[Problem] When copying the data below, keep only the lines from the one with "l’air ça m’a" through the one with "voos e alojamentos", word for word, and skip the pictures.
-- -- --
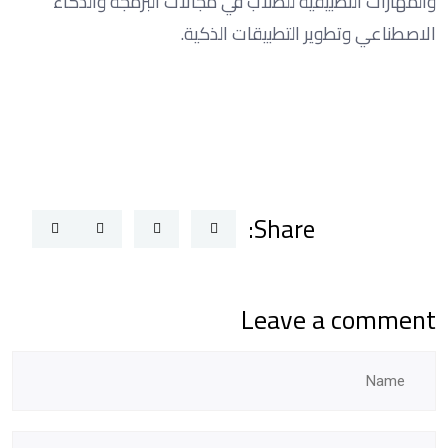
والمهارات التطبيقية للطلاب في مجالات البرمجة والذكاء
الاصطناعي وتطوير التطبيقات الذكية.
Share:
Leave a comment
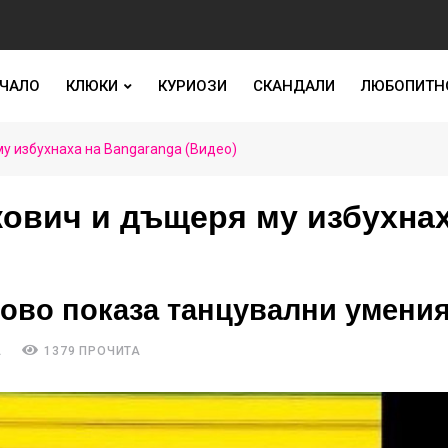
ЧАЛО
КЛЮКИ
КУРИОЗИ
СКАНДАЛИ
ЛЮБОПИТН
му избухнаха на Bangaranga (Видео)
кович и дъщеря му избухна
ново показа танцувални умени
А
1379 ПРОЧИТА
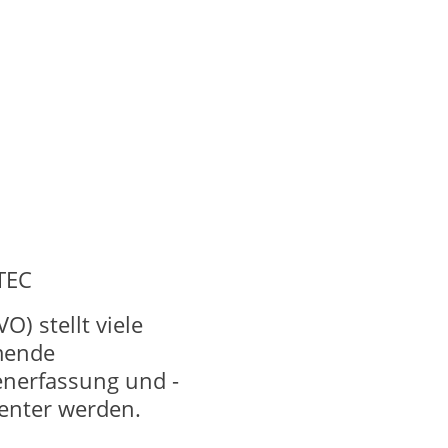
TEC
) stellt viele
mende
enerfassung und -
ienter werden.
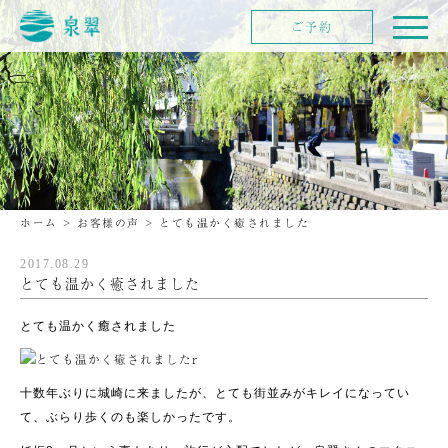
ご予約
ホーム
>
お客様の声
>
とても温かく癒されました
2017.08.29
とても温かく癒されました
とても温かく癒されました
十数年ぶりに城崎に来ましたが、とても街並みがキレイになってい
て、ぶらり歩くのも楽しかったです。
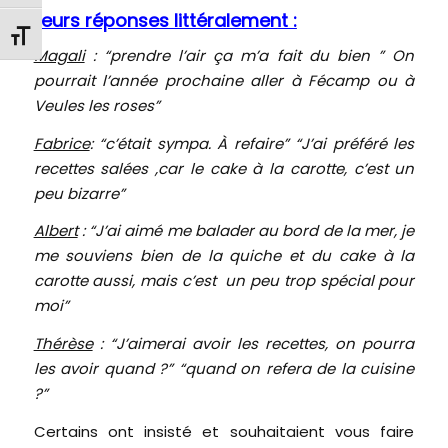
Leurs réponses littéralement :
Changer la taille de la police
Magali
: “prendre l’air ça m’a fait du bien ” On
pourrait l’année prochaine aller à Fécamp ou à
Veules les roses”
Fabrice
: “c’était sympa. À refaire” “J’ai préféré les
recettes salées ,car le cake à la carotte, c’est un
peu bizarre”
Albert
: “J’ai aimé me balader au bord de la mer, je
me souviens bien de la quiche et du cake à la
carotte aussi, mais c’est un peu trop spécial pour
moi”
Thérèse
: “J’aimerai avoir les recettes, on pourra
les avoir quand ?” “quand on refera de la cuisine
?”
Certains ont insisté et souhaitaient vous faire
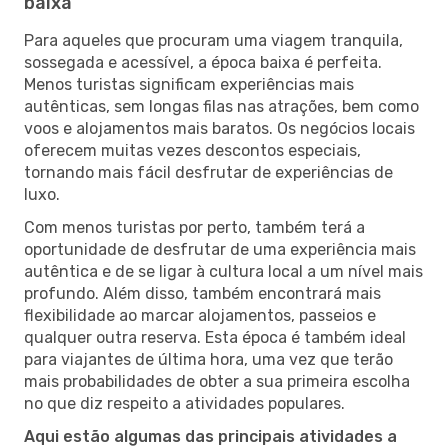
baixa
Para aqueles que procuram uma viagem tranquila,
sossegada e acessível, a época baixa é perfeita.
Menos turistas significam experiências mais
autênticas, sem longas filas nas atrações, bem como
voos e alojamentos mais baratos. Os negócios locais
oferecem muitas vezes descontos especiais,
tornando mais fácil desfrutar de experiências de
luxo.
Com menos turistas por perto, também terá a
oportunidade de desfrutar de uma experiência mais
autêntica e de se ligar à cultura local a um nível mais
profundo. Além disso, também encontrará mais
flexibilidade ao marcar alojamentos, passeios e
qualquer outra reserva. Esta época é também ideal
para viajantes de última hora, uma vez que terão
mais probabilidades de obter a sua primeira escolha
no que diz respeito a atividades populares.
Aqui estão algumas das principais atividades a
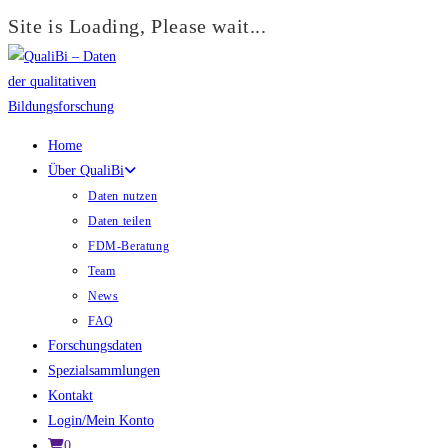
Site is Loading, Please wait...
Zum
Inhalt
springen
Home
Über QualiBi
Daten nutzen
Daten teilen
FDM-Beratung
Team
News
FAQ
Forschungsdaten
Spezialsammlungen
Kontakt
Login/Mein Konto
0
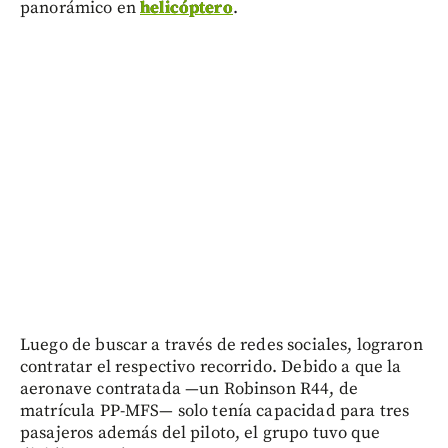
panorámico en
helicóptero
.
Luego de buscar a través de redes sociales, lograron
contratar el respectivo recorrido. Debido a que la
aeronave contratada —un Robinson R44, de
matrícula PP-MFS— solo tenía capacidad para tres
pasajeros además del piloto, el grupo tuvo que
-- -- --
[Written answer]
: “prendre l’air ça m’a fait du bien ” On
pourrait l’année prochaine aller à Fécamp ou à
Veules les roses”
Fabrice
: “c’était sympa. À refaire” “J’ai préféré les
recettes salées ,car le cake à la carotte, c’est un
peu bizarre”
Albert
: “J’ai aimé me balader au bord de la mer, je
me souviens bien de la quiche et du cake à la
carotte aussi, mais c’est un peu trop spécial pour
moi”
Thérèse
: “J’aimerai avoir les recettes, on pourra
les avoir quand ?” “quand on refera de la cuisine
?”
Certains ont insisté et souhaitaient vous faire
baixa
Para aqueles que procuram uma viagem tranquila,
sossegada e acessível, a época baixa é perfeita.
Menos turistas significam experiências mais
autênticas, sem longas filas nas atrações, bem como
voos e alojamentos mais baratos. Os negócios locais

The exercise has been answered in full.